Metals like zinc and nickel could retain gains due to possible supply side pressures by end of calendar year but others like aluminium and copper might slip into negative due to increased supplies, says Robin Bhar of Societe Generale.
"Copper supplies are expected to increase as more mines open up, while in aluminium idle capacities are expected to come on board," Bhar said in an interview to CNBC-TV18.
He has a positive outlook on gold with prices seen touching USD 1,300 per ounce on seasonal or festive buying in India. However, with US Presidential elections and a Federal Reserve rate increase expected in December, the longer term outlook for gold prices remains uncharted, he says.
Below is the transcript of Robin Bhar’s interview to Manisha Gupta on CNBC-TV18.
Q: What is your sense on what the markets seem to be making out of the Chinese data because on one side, we have seen them on the weaker side. The trade data was weak, you also have seen the private investments at record lows. The only thing that seems to be doing well really is the state firms and they continue to expand. Do you think that is enough to keep the base metals space higher?
A: We think it is unlikely to provide enough of a compensation to the overall structural weakness that we are seeing in China. Of course, the trade data was a worry, but perhaps, we should not be too concerned with just one month’s worth of data. Let us see what the coming months are going to produce. But we think that the rebound in the Chinese economy will fade over time because fiscal stimulus and infrastructure spending probably have had the maximum impact, so we do continue to see China posing a negative backdrop to industrial metals.
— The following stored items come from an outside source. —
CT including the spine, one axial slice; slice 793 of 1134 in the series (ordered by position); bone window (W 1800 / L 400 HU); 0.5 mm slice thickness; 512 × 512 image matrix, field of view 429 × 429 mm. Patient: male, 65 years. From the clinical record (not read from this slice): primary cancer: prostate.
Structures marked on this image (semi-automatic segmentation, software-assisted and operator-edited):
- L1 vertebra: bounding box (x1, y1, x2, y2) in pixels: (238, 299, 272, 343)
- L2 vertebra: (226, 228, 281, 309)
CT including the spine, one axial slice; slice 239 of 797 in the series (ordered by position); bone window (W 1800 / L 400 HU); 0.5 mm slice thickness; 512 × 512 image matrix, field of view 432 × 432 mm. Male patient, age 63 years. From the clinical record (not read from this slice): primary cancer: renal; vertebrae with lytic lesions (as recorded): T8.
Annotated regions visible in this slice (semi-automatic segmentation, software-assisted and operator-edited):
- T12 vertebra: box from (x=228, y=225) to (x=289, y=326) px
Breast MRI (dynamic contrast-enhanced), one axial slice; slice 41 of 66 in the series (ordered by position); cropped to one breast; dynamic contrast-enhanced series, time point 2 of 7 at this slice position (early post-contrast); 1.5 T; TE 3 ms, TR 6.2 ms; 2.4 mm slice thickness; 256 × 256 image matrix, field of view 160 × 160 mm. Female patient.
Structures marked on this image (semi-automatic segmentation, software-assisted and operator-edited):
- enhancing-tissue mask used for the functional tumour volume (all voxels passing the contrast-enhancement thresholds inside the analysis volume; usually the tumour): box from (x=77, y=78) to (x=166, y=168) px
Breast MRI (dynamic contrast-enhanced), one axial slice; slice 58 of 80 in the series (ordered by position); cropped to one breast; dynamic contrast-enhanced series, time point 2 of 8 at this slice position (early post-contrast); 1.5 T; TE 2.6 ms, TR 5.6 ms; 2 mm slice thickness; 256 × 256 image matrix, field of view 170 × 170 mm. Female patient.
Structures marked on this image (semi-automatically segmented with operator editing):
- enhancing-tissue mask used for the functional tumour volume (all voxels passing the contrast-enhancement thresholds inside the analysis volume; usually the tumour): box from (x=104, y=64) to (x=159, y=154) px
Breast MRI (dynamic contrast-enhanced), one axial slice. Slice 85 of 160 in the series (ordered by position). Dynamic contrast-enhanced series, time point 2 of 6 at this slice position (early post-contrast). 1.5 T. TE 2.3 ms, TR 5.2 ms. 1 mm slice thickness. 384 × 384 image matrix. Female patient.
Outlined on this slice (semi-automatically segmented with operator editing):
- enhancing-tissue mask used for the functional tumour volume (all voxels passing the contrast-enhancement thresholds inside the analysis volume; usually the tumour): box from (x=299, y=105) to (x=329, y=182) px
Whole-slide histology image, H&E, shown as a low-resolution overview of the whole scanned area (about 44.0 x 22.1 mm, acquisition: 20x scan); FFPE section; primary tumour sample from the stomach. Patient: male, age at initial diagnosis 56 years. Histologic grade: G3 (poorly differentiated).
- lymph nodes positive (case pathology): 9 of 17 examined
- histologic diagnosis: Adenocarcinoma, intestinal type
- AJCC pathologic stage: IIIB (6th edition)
What worries us most is the gradual depreciation of the Chinese currency not just against the dollar, but against a basket of currencies and this seems to have accelerated since the yuan became the member of the International Monetary Fund’s (IMF) Special Drawing Rights (SDR) basket on October 1. So, there is enough worries to cap industrial metals although the fourth quarter should see an uptick in physical buying. Question is will it be enough to support the downside.
Q: So, what is your sense? With the kind of buying or the positive returns that we are standing in, in sense of metals, do you see this sector closing the calendar year with those kind of gains?
A: We will see those gains held on to, particularly for some of the smaller metals where it is not a question of demand, but constraints on supply and here we are talking about zinc, nickel, tin and lead where there is tightness in supplies and we would think that those metals could largely hold on to their gains. But for the two larger metals, aluminium and copper, we could see those splitting into negative territory because more supply is expected particularly for copper with mines ramping up and with aluminium, we expect the Chinese to restart a significant amount of idle capacity as well as bringing on new smelting capacity in the second half of this year and also going into 2017. So, a bit of a mixed picture.